July 25th, 2013
ICT patrons have known for a year now that we are producing the 2010 Tony Winner for Best Play, Red, by John Logan. Some know it is about Mark Rothko. Mr. Rothko has had quite a cultural impact in our country and abroad.
Born Marcus Yakovlevich Rothkowitz in 1903 in the Russian Empire (now Latvia), he emigrated to America in 1913 with his family to escape being drafted into the Imperial Russian Army and anti-Semitism. He grew up in Oregon and then attended Yale University on scholarship. He dropped out after his sophomore year and moved to New York.
Upon visiting a friend at an art school, his love for art began to foster and he began to take classes at various art schools in the city. After being part of numerous art shows in the city, his reputation began to grow and he was able to live off the sales of his paintings.

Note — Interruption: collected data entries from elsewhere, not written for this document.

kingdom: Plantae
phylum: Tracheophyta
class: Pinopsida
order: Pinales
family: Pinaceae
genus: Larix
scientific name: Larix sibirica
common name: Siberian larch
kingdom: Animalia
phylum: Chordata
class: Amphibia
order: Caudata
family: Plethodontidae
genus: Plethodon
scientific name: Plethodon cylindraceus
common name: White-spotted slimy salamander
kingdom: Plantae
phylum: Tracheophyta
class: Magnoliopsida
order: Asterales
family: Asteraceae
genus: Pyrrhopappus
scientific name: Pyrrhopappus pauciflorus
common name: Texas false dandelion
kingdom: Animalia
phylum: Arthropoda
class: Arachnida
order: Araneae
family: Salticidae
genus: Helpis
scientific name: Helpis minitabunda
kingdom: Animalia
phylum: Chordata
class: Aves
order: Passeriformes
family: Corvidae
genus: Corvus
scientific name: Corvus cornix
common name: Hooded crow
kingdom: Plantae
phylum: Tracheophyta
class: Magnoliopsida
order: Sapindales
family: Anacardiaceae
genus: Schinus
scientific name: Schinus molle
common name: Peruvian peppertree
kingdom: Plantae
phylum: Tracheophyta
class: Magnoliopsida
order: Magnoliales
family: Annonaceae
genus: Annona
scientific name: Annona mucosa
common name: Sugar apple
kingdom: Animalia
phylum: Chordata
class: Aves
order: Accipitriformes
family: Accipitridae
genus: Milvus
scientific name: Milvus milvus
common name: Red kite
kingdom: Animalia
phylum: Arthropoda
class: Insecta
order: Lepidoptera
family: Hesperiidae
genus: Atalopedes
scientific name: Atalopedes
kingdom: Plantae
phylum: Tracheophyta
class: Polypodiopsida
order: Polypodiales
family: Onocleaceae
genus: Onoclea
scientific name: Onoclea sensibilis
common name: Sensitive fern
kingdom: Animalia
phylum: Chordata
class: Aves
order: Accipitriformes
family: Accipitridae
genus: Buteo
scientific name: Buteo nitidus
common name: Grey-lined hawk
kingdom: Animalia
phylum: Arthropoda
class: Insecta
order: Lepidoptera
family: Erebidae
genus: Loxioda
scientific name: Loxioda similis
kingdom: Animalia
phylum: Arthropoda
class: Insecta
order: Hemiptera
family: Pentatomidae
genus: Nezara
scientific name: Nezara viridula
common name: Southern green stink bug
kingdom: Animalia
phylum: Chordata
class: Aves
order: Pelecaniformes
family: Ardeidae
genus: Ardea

Characterized as an abstract expressionist (a label he hated), his work was inspired by WWII and Nietzsche and could be identified by large rectangular fields of color. His rise in prominence lead to what is the source of the plot for Red, a commission by beverage company Joseph Seagram & Sons to create paintings for their Four Seasons restaurant in their newly designed office building. As a passionate artist, he justifies this huge commission but is later torn between commercialism vs. art (This is where the play Red begins.)
These works, known as the Seagram Murals, now hang in three places: London’s Tate Museum, Japan’s Kawamura Memorial Museum, and the National Gallery of Art in Washington D.C. Struggling with failing health and depression, Rothko committed suicide in 1970 the same day his Seagram Murals paintings arrived in London at the Tate Museum.
His popularity and influence have skyrocketed since his passing. A book published in 1998 cataloged all 838 of his paintings. His work has broken the record three times for nominal-value of a post-war painting at a public auction, capped in 2012 for Orange, Red, Yellow, which sold for $86.9 million.
Mark Rothko once said this of art, “A picture lives by companionship, expanding and quickening in the eyes of the sensitive observer. It dies by the same token. It is therefore a risky and unfeeling act to send it out into the world.”